Primo, l’argument habituel, répété ad nauseam, selon lequel « chez ces gens-là, c’est la dictature ou les islamistes », est fallacieux. D’abord, c’est en partie parce qu’il y a des dictatures, qu’il y a des islamistes. Dans les pays « arabo-musulmans », il y a les mêmes aspirations démocratiques et sociales que partout, même si elles peinent à s’exprimer, coincées qu’elles sont entre despotes, barbus et envahisseurs. Dans le cas d’espèce, on voit bien que les Tunisiens et Tunisiennes ne sont pas emmenés par des Imams, ne hurlent pas que Mahomet est Son prophète et qu’il faut occire les infidèles, même si M. Ben Ali ressort la « menace terroriste » et la « main de l’étranger » pour mieux envoyer ses nervis tirer dans le tas.

Secundo, l’approche culturaliste des choses, celle qui nous explique le monde à grands coups de « valeurs occidentales » d’« Islam modéré contre Islam radical », est inopérante. Ce qui fait descendre spontanément les gens dans les rues, ce qui fera peut-être avancer l’Histoire, ce sont des questions objectives laissées en suspens : chômage, inégalités, népotisme, manque de liberté, sentiment d’enfermement (auquel les refus de visas contribuent). Ces choses-là sont universelles. Le jeune déclassé tunisien n’est pas « culturellement » différent de son homologue français ou grec.

Tertio, le refrain « enseignons la démocratie à ces sauvages », entonné pour envahir l’Irak ou l’Afghanistan, est une survivance coloniale à laquelle plus grand monde ne croit, tant le double langage devient grotesque. La démocratie, ce ne sont pas les armées d’occupation, les intrigues de chancellerie qui la feront. Ce sont les peuples, par définition. Et ils ont intérêt à ne pas trop compter sur les donneurs de leçons occidentaux, qui chapitrent opportunément les pays récalcitrants, tout en restant de marbre quand il s’agit de leurs petits copains dictateurs.

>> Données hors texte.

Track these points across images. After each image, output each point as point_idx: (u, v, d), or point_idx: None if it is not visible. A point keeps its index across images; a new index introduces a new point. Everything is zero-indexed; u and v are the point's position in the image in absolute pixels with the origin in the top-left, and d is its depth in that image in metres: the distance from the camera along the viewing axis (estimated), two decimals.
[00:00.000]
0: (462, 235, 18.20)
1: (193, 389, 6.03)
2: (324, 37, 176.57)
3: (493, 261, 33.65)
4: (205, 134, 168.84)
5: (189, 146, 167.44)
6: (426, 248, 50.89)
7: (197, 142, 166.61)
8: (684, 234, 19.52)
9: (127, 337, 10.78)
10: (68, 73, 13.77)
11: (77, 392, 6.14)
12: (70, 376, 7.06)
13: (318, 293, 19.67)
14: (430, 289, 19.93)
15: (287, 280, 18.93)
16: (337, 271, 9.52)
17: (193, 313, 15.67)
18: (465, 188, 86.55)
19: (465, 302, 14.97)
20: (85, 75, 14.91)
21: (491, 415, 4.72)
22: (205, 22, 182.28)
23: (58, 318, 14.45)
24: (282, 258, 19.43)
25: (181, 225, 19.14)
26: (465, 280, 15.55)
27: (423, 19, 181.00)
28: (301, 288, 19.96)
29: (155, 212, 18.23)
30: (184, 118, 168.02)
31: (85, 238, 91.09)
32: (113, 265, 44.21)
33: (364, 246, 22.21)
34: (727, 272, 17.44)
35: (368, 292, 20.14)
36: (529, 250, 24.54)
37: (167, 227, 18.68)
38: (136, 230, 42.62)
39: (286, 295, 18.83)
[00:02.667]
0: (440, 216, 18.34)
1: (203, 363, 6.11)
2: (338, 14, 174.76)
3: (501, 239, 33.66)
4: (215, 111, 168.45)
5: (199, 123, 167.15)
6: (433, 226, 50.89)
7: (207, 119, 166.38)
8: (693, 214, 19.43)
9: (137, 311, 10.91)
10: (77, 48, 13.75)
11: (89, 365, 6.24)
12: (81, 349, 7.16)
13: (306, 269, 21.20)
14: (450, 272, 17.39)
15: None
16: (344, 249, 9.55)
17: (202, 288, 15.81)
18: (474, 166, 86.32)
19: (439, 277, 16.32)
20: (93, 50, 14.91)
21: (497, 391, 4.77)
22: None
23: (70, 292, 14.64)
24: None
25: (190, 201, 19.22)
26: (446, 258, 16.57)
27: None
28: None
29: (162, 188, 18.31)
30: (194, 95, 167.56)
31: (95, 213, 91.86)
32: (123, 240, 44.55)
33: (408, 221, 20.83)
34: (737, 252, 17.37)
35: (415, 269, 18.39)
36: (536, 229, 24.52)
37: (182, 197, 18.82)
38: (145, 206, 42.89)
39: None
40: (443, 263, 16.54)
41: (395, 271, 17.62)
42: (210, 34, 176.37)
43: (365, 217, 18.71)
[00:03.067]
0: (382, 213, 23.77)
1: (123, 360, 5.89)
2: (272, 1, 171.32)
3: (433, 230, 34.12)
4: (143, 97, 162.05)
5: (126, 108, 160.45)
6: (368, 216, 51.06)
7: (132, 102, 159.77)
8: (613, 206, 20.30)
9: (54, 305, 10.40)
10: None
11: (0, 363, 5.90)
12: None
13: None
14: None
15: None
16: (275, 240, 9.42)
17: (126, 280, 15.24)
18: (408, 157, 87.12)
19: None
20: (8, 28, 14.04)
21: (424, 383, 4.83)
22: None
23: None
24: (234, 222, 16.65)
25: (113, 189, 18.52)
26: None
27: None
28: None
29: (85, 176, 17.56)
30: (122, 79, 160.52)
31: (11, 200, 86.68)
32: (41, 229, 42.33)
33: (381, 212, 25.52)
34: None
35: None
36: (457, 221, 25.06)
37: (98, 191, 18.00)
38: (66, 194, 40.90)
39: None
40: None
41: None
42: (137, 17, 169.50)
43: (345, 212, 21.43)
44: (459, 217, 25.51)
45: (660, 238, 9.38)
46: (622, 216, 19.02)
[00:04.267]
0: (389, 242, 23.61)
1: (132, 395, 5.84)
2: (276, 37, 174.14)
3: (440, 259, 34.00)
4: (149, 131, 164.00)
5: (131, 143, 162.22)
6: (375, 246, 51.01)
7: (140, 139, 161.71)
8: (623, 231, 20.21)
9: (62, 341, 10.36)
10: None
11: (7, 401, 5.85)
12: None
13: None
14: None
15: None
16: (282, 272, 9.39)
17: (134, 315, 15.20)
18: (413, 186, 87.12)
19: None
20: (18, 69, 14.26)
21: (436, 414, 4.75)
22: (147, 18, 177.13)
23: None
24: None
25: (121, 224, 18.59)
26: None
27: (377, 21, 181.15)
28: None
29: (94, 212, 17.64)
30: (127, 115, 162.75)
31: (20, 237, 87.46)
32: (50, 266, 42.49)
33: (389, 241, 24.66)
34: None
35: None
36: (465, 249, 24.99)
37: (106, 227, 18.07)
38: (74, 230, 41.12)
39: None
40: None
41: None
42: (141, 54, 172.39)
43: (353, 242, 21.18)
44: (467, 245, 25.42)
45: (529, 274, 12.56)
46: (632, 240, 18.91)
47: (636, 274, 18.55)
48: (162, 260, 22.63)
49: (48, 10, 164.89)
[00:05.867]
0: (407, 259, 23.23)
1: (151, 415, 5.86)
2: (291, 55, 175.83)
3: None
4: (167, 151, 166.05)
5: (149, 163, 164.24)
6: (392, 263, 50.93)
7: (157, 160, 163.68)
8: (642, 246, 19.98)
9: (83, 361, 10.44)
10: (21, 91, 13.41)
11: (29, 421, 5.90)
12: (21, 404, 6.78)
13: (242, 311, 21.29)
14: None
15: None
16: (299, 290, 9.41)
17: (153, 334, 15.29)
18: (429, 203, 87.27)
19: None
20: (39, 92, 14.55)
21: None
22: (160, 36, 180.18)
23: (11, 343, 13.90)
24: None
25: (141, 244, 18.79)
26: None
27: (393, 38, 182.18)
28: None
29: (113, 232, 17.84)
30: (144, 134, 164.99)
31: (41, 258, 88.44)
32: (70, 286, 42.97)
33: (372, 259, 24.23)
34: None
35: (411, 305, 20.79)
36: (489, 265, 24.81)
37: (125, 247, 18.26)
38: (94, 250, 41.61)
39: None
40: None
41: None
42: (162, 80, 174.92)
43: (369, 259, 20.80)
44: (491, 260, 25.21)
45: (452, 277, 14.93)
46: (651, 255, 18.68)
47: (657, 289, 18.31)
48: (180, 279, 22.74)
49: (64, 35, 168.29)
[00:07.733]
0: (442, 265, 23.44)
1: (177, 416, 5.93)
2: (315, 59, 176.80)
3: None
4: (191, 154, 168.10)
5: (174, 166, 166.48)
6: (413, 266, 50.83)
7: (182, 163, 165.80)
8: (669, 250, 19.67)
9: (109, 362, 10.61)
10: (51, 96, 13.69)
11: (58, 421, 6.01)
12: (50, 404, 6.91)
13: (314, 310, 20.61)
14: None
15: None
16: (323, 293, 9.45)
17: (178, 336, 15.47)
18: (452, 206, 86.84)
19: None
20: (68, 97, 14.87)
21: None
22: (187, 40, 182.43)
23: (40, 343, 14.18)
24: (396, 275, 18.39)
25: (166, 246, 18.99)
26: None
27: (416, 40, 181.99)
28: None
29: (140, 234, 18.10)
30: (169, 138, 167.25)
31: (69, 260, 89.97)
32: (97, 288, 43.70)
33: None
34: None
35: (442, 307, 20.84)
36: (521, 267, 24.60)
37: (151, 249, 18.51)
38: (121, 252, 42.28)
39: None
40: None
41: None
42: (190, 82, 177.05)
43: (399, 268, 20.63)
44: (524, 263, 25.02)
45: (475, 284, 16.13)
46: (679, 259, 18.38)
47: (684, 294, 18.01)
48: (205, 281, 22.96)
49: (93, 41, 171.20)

Revenons un peu à l’économie. Que des Français (et d’autres) s’installent en Tunisie, qu’ils y travaillent, rien n’est plus naturel. S’installer où l’on veut pour y exercer ses compétences, à égalité avec les gens du cru, voilà un droit bien naturel, bien qu’on le rabote peu à peu chez nous. Mais que Groupama ou les Caisses d’Epargne aillent jouer au Monopoly3 là-bas, c’est tout autre chose. Après avoir mis en coupe réglée le marché français, ces groupes s’apprêtent à aller faire de même au détriment des Tunisiens ! Nous, nous militons pour que les activités de banque et d’assurance soient des services publics sous contrôle des usagers. Ici comme là-bas. Ne nous méprenons pas : ce que l’Etat français défend en Tunisie, dans ce cas, ce n’est pas l’intérêt « de la France », mais celui de certains Français : ceux qui possèdent ces entreprises. Pas de quoi chanter la Marseillaise !

La révolution tunisienne, si elle advient, sera l’œuvre des Tunisiens. Ceci posé, que pouvons-nous faire qui soit de nature à les aider ? D’abord, l’Etat n’a pas le monopole de la politique étrangère. Rien n’empêche les partis, les syndicats, les associations de droits de l’Homme, etc., de dénoncer la répression de M. Ben Ali, et de prendre contact avec les organisations, les militants tunisiens. Les manifestants voient ainsi que, si la classe dirigeante française tend à pactiser avec leurs oppresseurs, tel n’est pas le cas des Français ordinaires. Au-delà des déclarations, c’est la classique solidarité syndicale qui doit jouer, notamment par des caisses de solidarité aidant les salariés tunisiens à tenir bon. Et symboliquement, c’est la participation aux rassemblements de soutien qui commencent à s’organiser en France. Cette solidarité est ancienne. Déjà dans les années 70, quand M. Bourguiba envoyait la « BOP » tabasser les étudiants, de modestes professeurs français protestaient. De même déjà, nos autorités s’en accommodaient fort bien. Soit dit en passant, ces contacts directs, de peuple à peuple, seraient évidemment plus faciles si la libre circulation des personnes entre les deux rives de la Méditerranée, était moins entravée…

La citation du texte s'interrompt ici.